De la misma manera que la leyenda de la que procede, La Llorona de Jayro Bustamante es algo más que un cuento de miedo: forma parte de esa mitología siniestra de una cultura mestiza que además, conserva elementos de la fatalista versión sobre la vida y la muerte, tan propia de los pueblos latinos. La Llorona, al contrario de historias parecidas en Japón, Hungría e Indonesia, busca venganza y de hecho, es el rencor lo que le une a la tierra de los vivos. Y Bustamante no solo lo sabe, sino que le endilga la posibilidad de una redención siniestra que sostiene la pérdida de identidad de los muertos y la búsqueda de reivindicación de los vivos. Con todo su peso de conciencia colectiva — se castiga al mal y además, reivindica a las golpeadas y maltratadas etnias indígenas del continente — es algo más que una versión sobre una historia de fantasmas universal.
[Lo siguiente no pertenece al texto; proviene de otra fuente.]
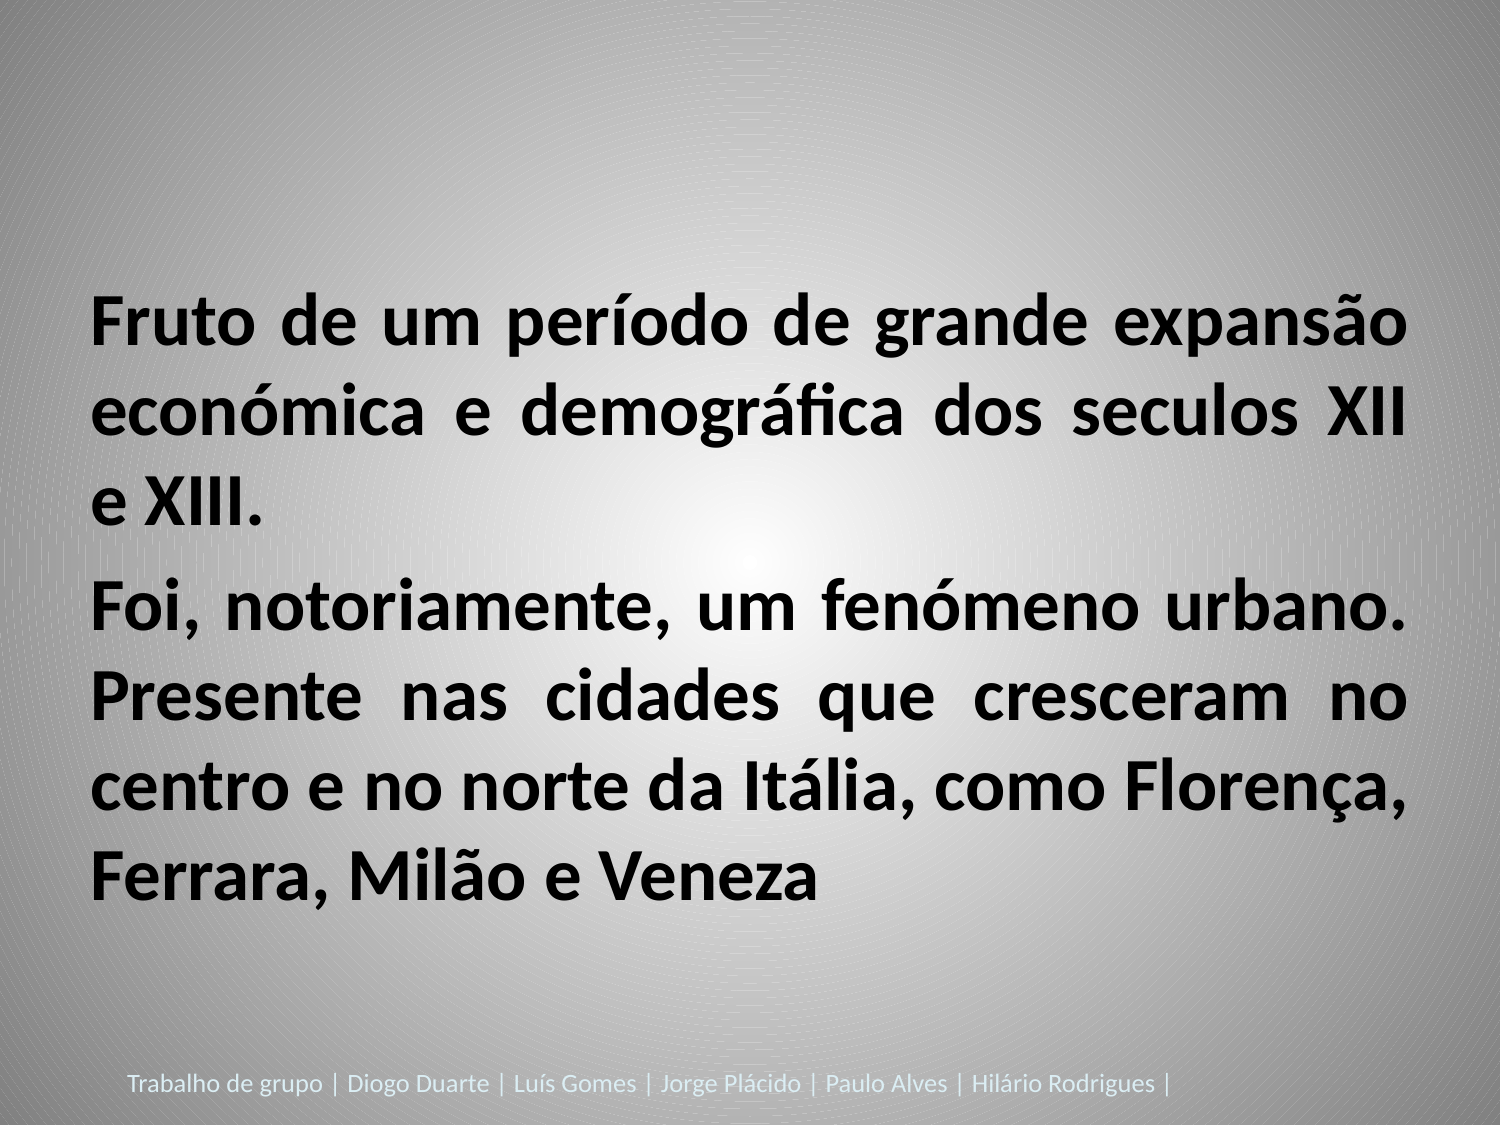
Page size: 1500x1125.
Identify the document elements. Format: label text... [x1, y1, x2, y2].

text_box Fruto de um período de grande expansão económica e demográfica dos seculos XII e XIII. Foi, notoriamente, um fenómeno urbano. Presente nas cidades que cresceram no centro e no norte da Itália, como Florença, Ferrara, Milão e Veneza [74, 262, 1425, 1005]
text_box Trabalho de grupo | Diogo Duarte | Luís Gomes | Jorge Plácido | Paulo Alves | Hilário Rodrigues | [112, 1058, 1270, 1106]
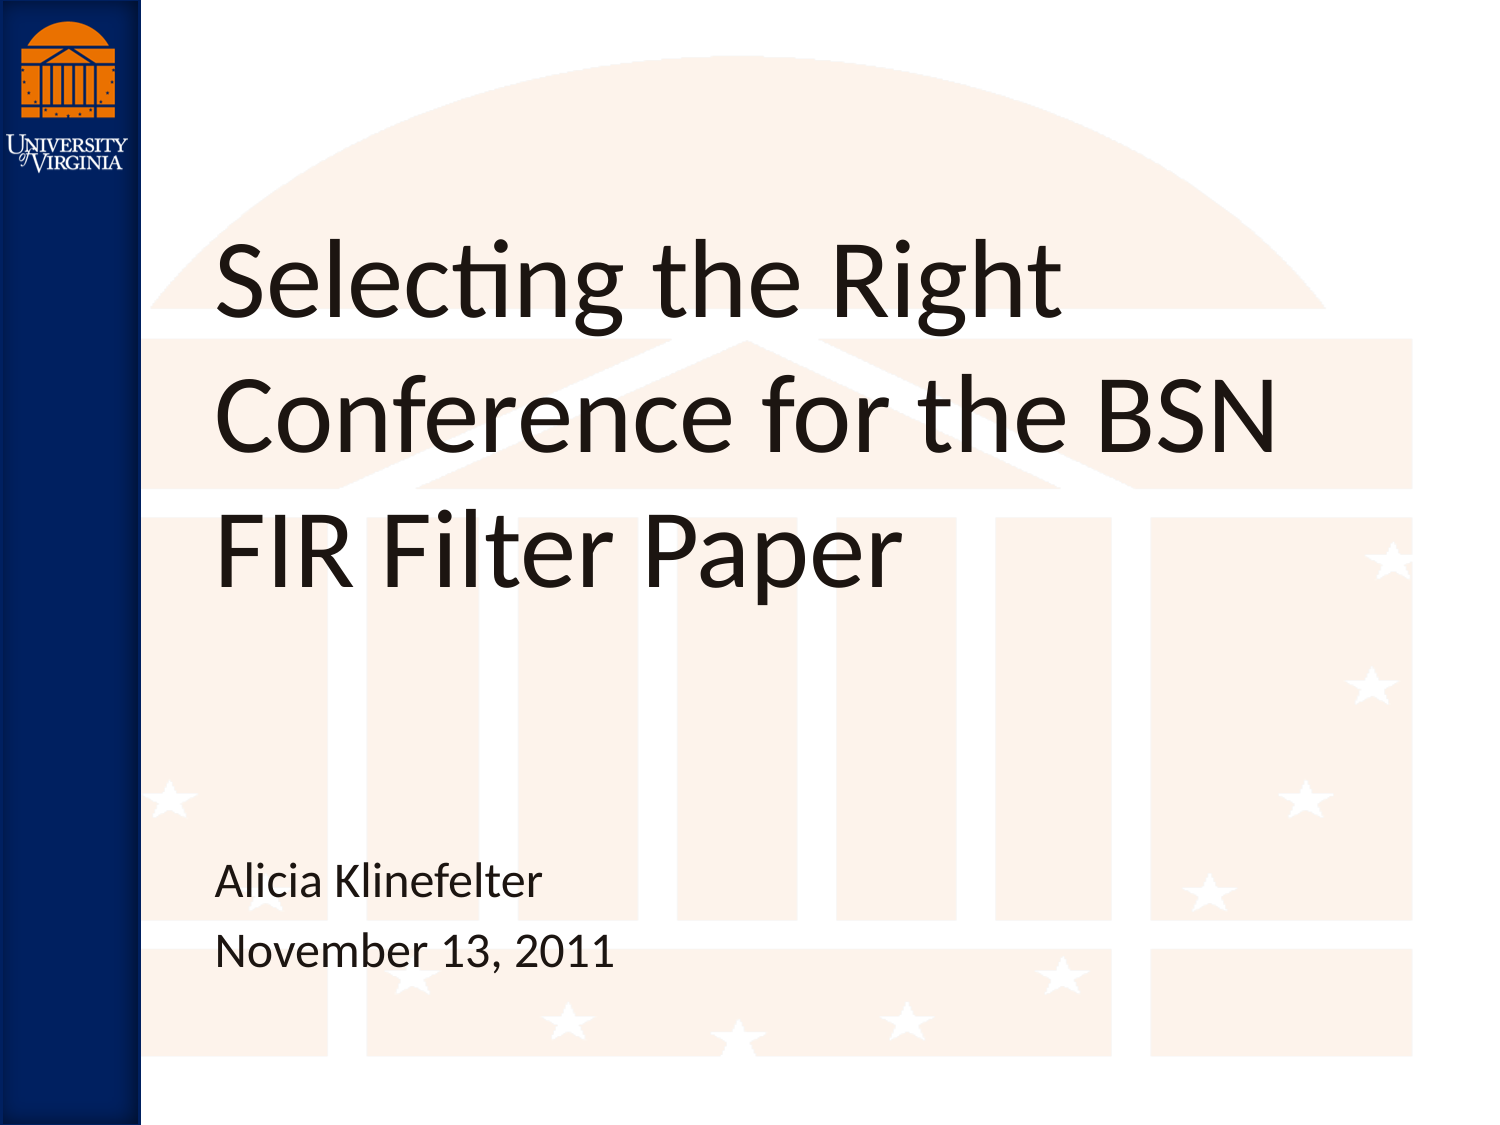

Se trata de una mirada atenta a las creencias y creaciones especulativas acerca de la identidad colectiva, que sobrepasan cualquier explicación sencilla.
Para Bustamante no existe diferencia alguna entre la voz del más allá que Enrique cree escuchar o la de subconsciente lleno de culpa. El miedo, la ansiedad, la debilidad física y al final, una incómoda mirada sobre lo absurdo y lo temible, convierten a La Llorona en un suceso argumental y visual. La cámara que jamás detiene su trayecto de un espacio a otro, la particular firmeza del guion incluso en los puntos más confusos de esta batalla entre el bien y el mal que termina por abarcar siglos de historia y dolores intocados de una Guatemala atormentada por sus demonios, asume la visión sobre una identidad poderosa y combativa, que Bustamente refleja con el buen tino de un realizador en busca de un lenguaje convincente.
Si en 2019, la película La Llorona de Michael Chaves intentó utilizar el seminal mito de la mujer atormentada por la muerte de sus hijos dentro de los límites más rígidos del cine de terror, Bustamante hace todo lo contrario y logra construir una caja de resonancia que sostiene el miedo como algo más orgánico, brutal y poderoso de lo que podría suponerse desde su visión nihilista acerca de lo que lo paranormal puede ser. Mientras que en la película de Chaves analiza la figura de la Llorona desde sus implicaciones más simples, Bustamante hace lo contrario y asume todas sus implicaciones antropológicas desde sus elementos constitutivos y lo que la hace trascender fronteras culturales. Al final, la mujer que llora es una mirada a la venganza pero también, una víctima de la oscuridad que le ata a la tierra de los vivos. Y Bustamante lo sabe, lo muestra y por último, aporta a esa identidad, un poder sobre lo brutal y la crueldad en estado puro que es quizás, su elemento más poderoso y visceral.